#### DOCUMENT EXCERPT
'''

- 4 Levels
- Season 1
- Episode 57
4 Levels of Kebabs: Amateur to Food Scientist
Read More: 29 Skewers and Kebabs for Your Next Cookout
Released on 12/03/2020
[lively music]
I'm Emily and I'm a level one chef.
I'm Rinku, and I'm a level two chef.
My name is Ayesha Nurdjaja.
I'm the executive chef of Shuka restaurant,
and I've been cooking professionally for 15 years.
[lively music]
This kebab recipe is like a suburban barbecue on a stick.
Like 1990s suburban dad kind of kebab.
These salmon kebabs are one of my favorite recipes
because they're pretty
and they get done very, very quickly today.
Today we'll be making lamb kofta kebab,
which is one of my favorites.
I've come across this kebab in many places
during my travels, like Morocco or Israel.
We also have a version of it at my restaurant,
Shuka right now.
[upbeat musical notes]
So I'm going to start by cubing the salmon
to get them ready for the marinade.
All right, so I have some sirloin steak here,
which I'm going to cube for my kebabs.
I'm just going to go for like slightly bigger
than bite-sized pieces.
Working with fish inherently in a preparation like this
needs precision.
Fish is very delicate.
Is this one too big?
I'm going to say it's fine.
I love lamb.
I think it lends perfectly with the seasonings
of many different array of spices.
Here's my cubed sirloin steak.
So now we'll make a marinade for the salmon kebabs.
It's a fairly simple marinade.
So I add yogurt; mace, which is actually the skin
of nutmeg; nutmeg; saffron.
I'm adding in a little bit of salt, the ginger,
and the almonds.
So we're going to start with the Baharat spice
for our lamb.
What you want to get is a spice grinder or a coffee grinder.
And a lot of people say to have two at home,
but I only had one.
What's a little coffee with a little spice in it?

'''

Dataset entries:
'''

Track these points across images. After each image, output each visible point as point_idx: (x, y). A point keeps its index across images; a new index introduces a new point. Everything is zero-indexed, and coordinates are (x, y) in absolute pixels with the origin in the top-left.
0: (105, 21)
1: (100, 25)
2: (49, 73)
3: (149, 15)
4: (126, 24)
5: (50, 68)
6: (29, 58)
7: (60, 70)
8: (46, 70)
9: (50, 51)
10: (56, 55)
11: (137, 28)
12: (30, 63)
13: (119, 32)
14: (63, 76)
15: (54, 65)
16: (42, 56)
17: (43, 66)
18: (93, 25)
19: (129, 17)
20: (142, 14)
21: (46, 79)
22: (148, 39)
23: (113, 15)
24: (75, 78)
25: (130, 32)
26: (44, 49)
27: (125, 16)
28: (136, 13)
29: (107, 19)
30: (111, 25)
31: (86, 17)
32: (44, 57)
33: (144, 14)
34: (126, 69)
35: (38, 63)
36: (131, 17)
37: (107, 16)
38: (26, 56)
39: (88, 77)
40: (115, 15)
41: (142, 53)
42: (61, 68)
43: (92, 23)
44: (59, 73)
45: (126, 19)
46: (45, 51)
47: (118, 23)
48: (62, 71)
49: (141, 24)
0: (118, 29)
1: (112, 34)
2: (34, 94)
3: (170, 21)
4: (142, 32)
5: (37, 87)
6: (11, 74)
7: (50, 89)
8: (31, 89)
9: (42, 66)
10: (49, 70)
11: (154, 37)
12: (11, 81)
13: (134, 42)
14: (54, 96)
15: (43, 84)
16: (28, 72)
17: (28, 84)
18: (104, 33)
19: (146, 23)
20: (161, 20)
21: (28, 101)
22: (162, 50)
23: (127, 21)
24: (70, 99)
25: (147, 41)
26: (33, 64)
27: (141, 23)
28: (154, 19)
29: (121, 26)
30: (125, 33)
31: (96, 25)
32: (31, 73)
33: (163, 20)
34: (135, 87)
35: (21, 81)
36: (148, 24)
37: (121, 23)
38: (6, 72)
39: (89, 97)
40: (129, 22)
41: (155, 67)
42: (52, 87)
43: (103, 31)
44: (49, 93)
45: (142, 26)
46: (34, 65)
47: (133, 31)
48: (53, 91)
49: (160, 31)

'''

#### WORK REQUEST 1
According to the kebab transcript, why does preparing the salmon kebabs call for precision? Answer in one to three sentences.
#### WORK REQUEST 2
Answer these questions about the kebab transcript:
(a) For how many years has Ayesha Nurdjaja been cooking professionally?
(b) What is mace, according to the transcript?
(c) Which cut of meat is cubed for the steak kebabs?

#### WRITTEN REPLY 1
Working with fish in a preparation like this calls for precision because fish is very delicate.

#### WRITTEN REPLY 2
(a) 15 years.
(b) The skin of nutmeg.
(c) Sirloin steak.